[Start of Attachment]

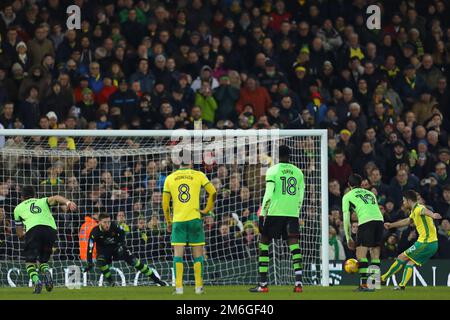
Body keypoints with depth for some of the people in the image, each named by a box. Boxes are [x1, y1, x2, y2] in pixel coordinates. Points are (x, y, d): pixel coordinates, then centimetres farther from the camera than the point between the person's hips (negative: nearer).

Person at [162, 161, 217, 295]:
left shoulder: (170, 178, 7)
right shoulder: (198, 175, 2)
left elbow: (165, 202, 10)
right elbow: (213, 192, 0)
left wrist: (168, 222, 19)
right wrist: (206, 210, 10)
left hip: (177, 220, 1)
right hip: (194, 218, -1)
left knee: (178, 254, 0)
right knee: (198, 254, 6)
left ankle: (178, 287, -6)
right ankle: (199, 286, 5)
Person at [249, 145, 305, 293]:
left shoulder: (273, 171, -2)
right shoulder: (298, 172, 11)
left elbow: (268, 194, -9)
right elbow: (300, 196, 11)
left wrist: (263, 214, -5)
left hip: (274, 213, -3)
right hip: (292, 214, 3)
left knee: (264, 243, 7)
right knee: (294, 244, 0)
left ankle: (263, 284, 3)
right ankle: (298, 282, -14)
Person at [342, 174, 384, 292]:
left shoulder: (347, 196, 18)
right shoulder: (370, 193, 31)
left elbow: (346, 219, 13)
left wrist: (348, 238, 19)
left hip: (366, 222, -5)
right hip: (379, 220, 5)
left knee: (361, 254, -4)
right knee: (375, 254, 11)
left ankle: (363, 284, -15)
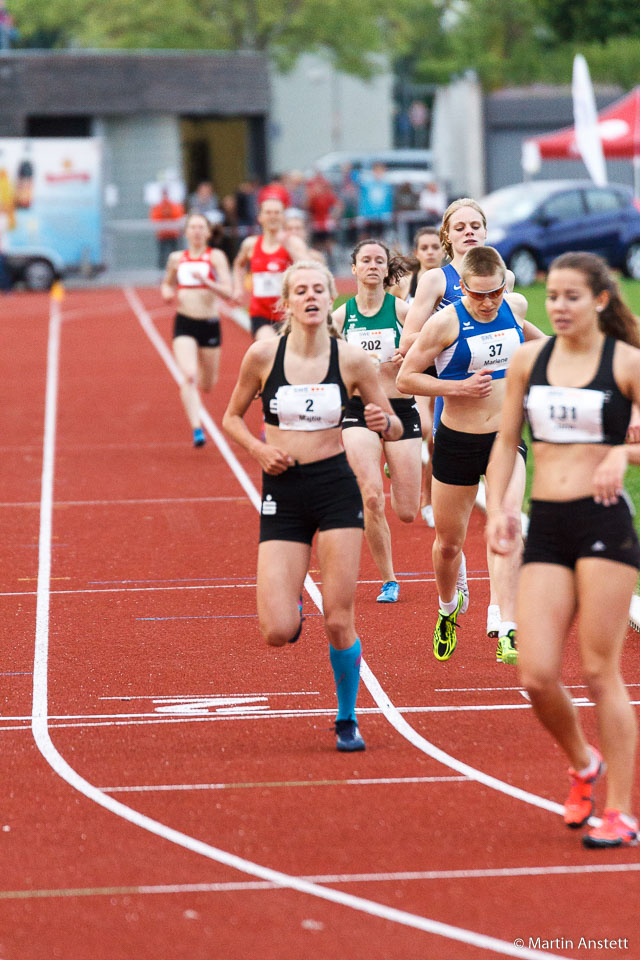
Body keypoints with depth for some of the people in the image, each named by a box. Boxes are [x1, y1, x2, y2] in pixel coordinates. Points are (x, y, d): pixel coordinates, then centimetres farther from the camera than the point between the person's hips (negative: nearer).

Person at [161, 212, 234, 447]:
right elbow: (168, 283, 25)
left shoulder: (216, 257, -3)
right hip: (184, 323, 0)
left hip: (210, 323, 0)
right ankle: (196, 429, -24)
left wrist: (205, 281, -27)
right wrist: (167, 293, 2)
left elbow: (228, 292, -12)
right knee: (189, 376, -21)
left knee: (208, 384, 13)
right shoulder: (177, 258, 6)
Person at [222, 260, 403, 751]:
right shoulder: (264, 354, -3)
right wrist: (259, 449, -7)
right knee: (278, 633, -9)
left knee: (339, 622, -6)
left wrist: (384, 422, -16)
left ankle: (347, 719, 17)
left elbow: (395, 428, 7)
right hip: (282, 492, 0)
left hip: (336, 489, 0)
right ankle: (291, 606, 29)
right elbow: (232, 418, 11)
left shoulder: (352, 359, -3)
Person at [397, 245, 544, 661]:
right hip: (457, 440, -2)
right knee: (449, 543, 11)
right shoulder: (447, 322, -15)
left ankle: (508, 632, -24)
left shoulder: (515, 306, -1)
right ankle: (450, 608, 44)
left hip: (506, 437, 2)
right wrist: (461, 386, -20)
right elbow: (406, 377, -12)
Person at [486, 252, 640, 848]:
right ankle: (583, 765, 25)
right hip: (545, 528, 4)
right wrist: (496, 507, 5)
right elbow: (505, 441, 16)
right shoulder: (529, 359, 9)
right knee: (536, 676, -5)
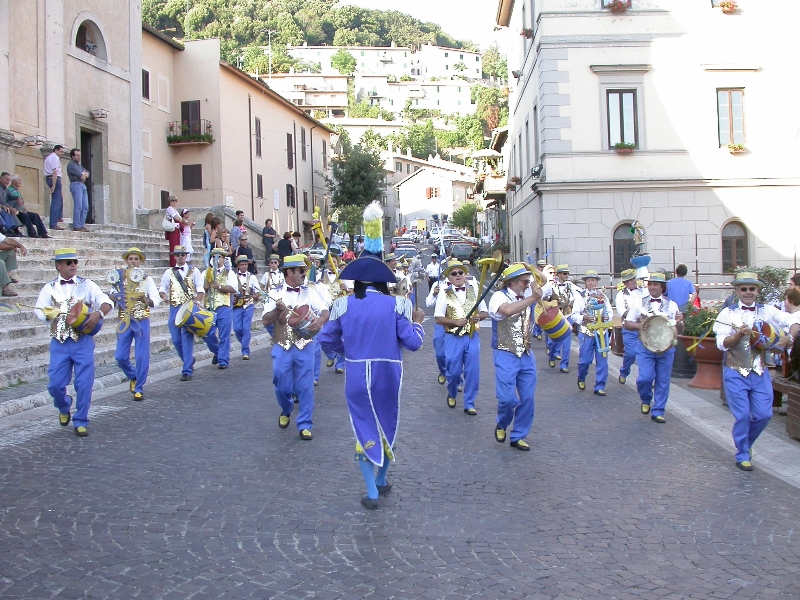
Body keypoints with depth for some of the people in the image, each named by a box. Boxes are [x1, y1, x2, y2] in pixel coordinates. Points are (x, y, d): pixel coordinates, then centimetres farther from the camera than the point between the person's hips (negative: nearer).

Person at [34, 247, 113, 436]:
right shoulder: (50, 288, 6)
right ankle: (64, 407, 34)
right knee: (55, 384, 1)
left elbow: (106, 303, -3)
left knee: (84, 384, -2)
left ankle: (80, 422, 13)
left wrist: (98, 314, -24)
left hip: (83, 341, 0)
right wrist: (61, 315, -17)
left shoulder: (87, 285, 5)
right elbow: (39, 311, -4)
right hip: (59, 343, 1)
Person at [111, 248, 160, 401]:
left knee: (142, 356, -2)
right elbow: (113, 298, 6)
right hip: (125, 321, 2)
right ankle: (133, 377, 29)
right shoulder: (119, 278, 4)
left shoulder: (146, 279, 2)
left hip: (142, 321, -1)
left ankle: (139, 388, 10)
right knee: (120, 356, 1)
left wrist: (147, 300, -23)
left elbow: (156, 300, -2)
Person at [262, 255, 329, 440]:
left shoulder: (309, 293, 5)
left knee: (305, 387, 1)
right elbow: (265, 321, -2)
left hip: (304, 346, 1)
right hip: (282, 346, 0)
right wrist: (278, 309, -19)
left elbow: (325, 311, -4)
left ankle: (305, 425, 11)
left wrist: (320, 320, -26)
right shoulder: (275, 294, 2)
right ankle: (286, 411, 36)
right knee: (283, 386, 6)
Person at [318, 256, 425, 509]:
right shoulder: (397, 304, -5)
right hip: (388, 375, 0)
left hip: (356, 376, 0)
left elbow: (327, 340, 1)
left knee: (364, 430, 10)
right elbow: (412, 342, -9)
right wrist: (418, 322, 12)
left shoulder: (343, 305, -2)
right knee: (388, 426, 20)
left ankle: (372, 493, 8)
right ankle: (381, 481, 37)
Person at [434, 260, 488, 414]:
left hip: (472, 336, 2)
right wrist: (455, 321, -19)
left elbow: (485, 312, 10)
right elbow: (438, 319, -5)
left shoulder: (474, 290, 5)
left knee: (472, 372, 2)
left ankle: (469, 404, 16)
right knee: (453, 371, 6)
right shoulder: (444, 293, -2)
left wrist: (479, 317, -13)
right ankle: (452, 394, 36)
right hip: (453, 338, -2)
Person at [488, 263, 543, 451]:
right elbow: (507, 310, -33)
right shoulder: (499, 296, -11)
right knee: (508, 398, -9)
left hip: (526, 356, 6)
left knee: (527, 398, 5)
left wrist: (530, 269, 4)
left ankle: (518, 437, 19)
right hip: (506, 356, -6)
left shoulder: (526, 296, 6)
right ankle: (501, 425, 22)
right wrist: (533, 298, -29)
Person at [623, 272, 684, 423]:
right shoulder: (639, 303, 3)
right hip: (645, 347, -1)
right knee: (645, 377, -13)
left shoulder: (671, 305, 4)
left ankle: (658, 412, 18)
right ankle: (646, 400, 17)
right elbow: (626, 324, 6)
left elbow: (680, 330, 6)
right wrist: (639, 326, -14)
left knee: (663, 381, 5)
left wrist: (678, 322, -17)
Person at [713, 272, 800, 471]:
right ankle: (743, 455, 15)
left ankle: (745, 442, 30)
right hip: (735, 372, -3)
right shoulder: (728, 313, -1)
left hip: (760, 372, 3)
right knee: (742, 415, -3)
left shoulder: (767, 311, 5)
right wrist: (739, 335, -26)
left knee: (763, 415, 2)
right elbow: (722, 343, -9)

[End of Attachment]

#### [WHAT THE EXERCISE ASKS]
Rewrite every line of the records above with "Person at" changed to "Individual at" and nothing else altered. Leave the pictures out of your answer.

#### [EXERCISE OUTPUT]
Body keypoints with depth for some of the people in the image, each named by a box. Boxes are [x1, y1, x2, y2] in pixel coordinates. Points are (x, y, d): pixel coordinates, then centimetres farther from the camera than the point between the person's hips (negative: nearer).

Individual at [162, 161, 217, 295]:
left shoulder: (170, 178, 7)
right shoulder: (198, 175, 2)
left elbow: (165, 202, 10)
right elbow: (213, 192, 0)
left wrist: (168, 222, 19)
right wrist: (206, 210, 10)
left hip: (177, 220, 1)
right hip: (194, 218, -1)
left knee: (178, 254, 0)
right knee: (198, 254, 6)
left ankle: (178, 287, -6)
right ankle: (199, 286, 5)
Individual at [249, 145, 305, 293]:
left shoulder: (273, 171, -2)
right shoulder: (298, 172, 11)
left elbow: (268, 194, -9)
right elbow: (300, 196, 11)
left wrist: (263, 214, -5)
left hip: (274, 213, -3)
right hip: (292, 214, 3)
left knee: (264, 243, 7)
right knee: (294, 244, 0)
left ankle: (263, 284, 3)
right ankle: (298, 282, -14)
Individual at [342, 174, 384, 292]:
left shoulder: (347, 196, 18)
right shoulder: (370, 193, 31)
left elbow: (346, 219, 13)
left wrist: (348, 238, 19)
left hip: (366, 222, -5)
right hip: (379, 220, 5)
left knee: (361, 254, -4)
right knee: (375, 254, 11)
left ankle: (363, 284, -15)
Body keypoints with depth for some of the people in the image, each named by a box. Boxes are [x1, y1, x2, y2] in pixel coordinates. Points are (x, y, d): pixel coordinates, then centimetres farther from the camera than the point between the person's hips (negative: nearer).

Individual at [161, 212, 234, 447]:
right elbow: (168, 283, 25)
left shoulder: (216, 257, -3)
right hip: (184, 323, 0)
left hip: (210, 323, 0)
right ankle: (196, 429, -24)
left wrist: (205, 281, -27)
right wrist: (167, 293, 2)
left elbow: (228, 292, -12)
right knee: (189, 376, -21)
left knee: (208, 384, 13)
right shoulder: (177, 258, 6)
Individual at [222, 260, 403, 751]:
right shoulder: (264, 354, -3)
right wrist: (259, 449, -7)
right knee: (278, 633, -9)
left knee: (339, 622, -6)
left wrist: (384, 422, -16)
left ankle: (347, 719, 17)
left elbow: (395, 428, 7)
right hip: (282, 492, 0)
left hip: (336, 489, 0)
right ankle: (291, 606, 29)
right elbow: (232, 418, 11)
left shoulder: (352, 359, -3)
Individual at [397, 245, 544, 661]:
right hip: (457, 440, -2)
right knee: (449, 543, 11)
right shoulder: (447, 322, -15)
left ankle: (508, 632, -24)
left shoulder: (515, 306, -1)
right ankle: (450, 608, 44)
left hip: (506, 437, 2)
right wrist: (461, 386, -20)
right elbow: (406, 377, -12)
Individual at [486, 252, 640, 848]:
right ankle: (583, 765, 25)
right hip: (545, 528, 4)
right wrist: (496, 507, 5)
right elbow: (505, 441, 16)
right shoulder: (529, 359, 9)
right knee: (536, 676, -5)
Body keypoints with depth for some of the people in the image, each named by a box. Boxes are [x1, y1, x2, y2] in pixel coordinates. Points are (x, y, d): pixel coordinates, then centimetres farther from the camera than the point between the person's hips (negative: nearer).

Individual at [34, 247, 113, 436]:
right shoulder: (50, 288, 6)
right ankle: (64, 407, 34)
right knee: (55, 384, 1)
left elbow: (106, 303, -3)
left knee: (84, 384, -2)
left ankle: (80, 422, 13)
left wrist: (98, 314, -24)
left hip: (83, 341, 0)
right wrist: (61, 315, -17)
left shoulder: (87, 285, 5)
right elbow: (39, 311, -4)
right hip: (59, 343, 1)
Individual at [111, 248, 160, 401]:
left knee: (142, 356, -2)
right elbow: (113, 298, 6)
right hip: (125, 321, 2)
right ankle: (133, 377, 29)
right shoulder: (119, 278, 4)
left shoulder: (146, 279, 2)
left hip: (142, 321, -1)
left ankle: (139, 388, 10)
right knee: (120, 356, 1)
left wrist: (147, 300, -23)
left elbow: (156, 300, -2)
Individual at [262, 255, 329, 440]:
left shoulder: (309, 293, 5)
left knee: (305, 387, 1)
right elbow: (265, 321, -2)
left hip: (304, 346, 1)
right hip: (282, 346, 0)
right wrist: (278, 309, -19)
left elbow: (325, 311, -4)
left ankle: (305, 425, 11)
left wrist: (320, 320, -26)
right shoulder: (275, 294, 2)
right ankle: (286, 411, 36)
right knee: (283, 386, 6)
Individual at [318, 256, 425, 509]:
right shoulder: (397, 304, -5)
right hip: (388, 375, 0)
left hip: (356, 376, 0)
left elbow: (327, 340, 1)
left knee: (364, 430, 10)
right elbow: (412, 342, -9)
right wrist: (418, 322, 12)
left shoulder: (343, 305, -2)
right knee: (388, 426, 20)
left ankle: (372, 493, 8)
right ankle: (381, 481, 37)
Individual at [434, 260, 488, 414]:
left hip: (472, 336, 2)
right wrist: (455, 321, -19)
left elbow: (485, 312, 10)
right elbow: (438, 319, -5)
left shoulder: (474, 290, 5)
left knee: (472, 372, 2)
left ankle: (469, 404, 16)
right knee: (453, 371, 6)
right shoulder: (444, 293, -2)
left wrist: (479, 317, -13)
right ankle: (452, 394, 36)
right hip: (453, 338, -2)
Individual at [488, 263, 543, 451]:
right elbow: (507, 310, -33)
right shoulder: (499, 296, -11)
right knee: (508, 398, -9)
left hip: (526, 356, 6)
left knee: (527, 398, 5)
left wrist: (530, 269, 4)
left ankle: (518, 437, 19)
right hip: (506, 356, -6)
left shoulder: (526, 296, 6)
right ankle: (501, 425, 22)
right wrist: (533, 298, -29)
Individual at [623, 272, 684, 423]:
right shoulder: (639, 303, 3)
right hip: (645, 347, -1)
right knee: (645, 377, -13)
left shoulder: (671, 305, 4)
left ankle: (658, 412, 18)
right ankle: (646, 400, 17)
right elbow: (626, 324, 6)
left elbow: (680, 330, 6)
right wrist: (639, 326, -14)
left knee: (663, 381, 5)
left wrist: (678, 322, -17)
Individual at [713, 272, 800, 471]:
right ankle: (743, 455, 15)
left ankle: (745, 442, 30)
right hip: (735, 372, -3)
right shoulder: (728, 313, -1)
left hip: (760, 372, 3)
right knee: (742, 415, -3)
left shoulder: (767, 311, 5)
right wrist: (739, 335, -26)
left knee: (763, 415, 2)
right elbow: (722, 343, -9)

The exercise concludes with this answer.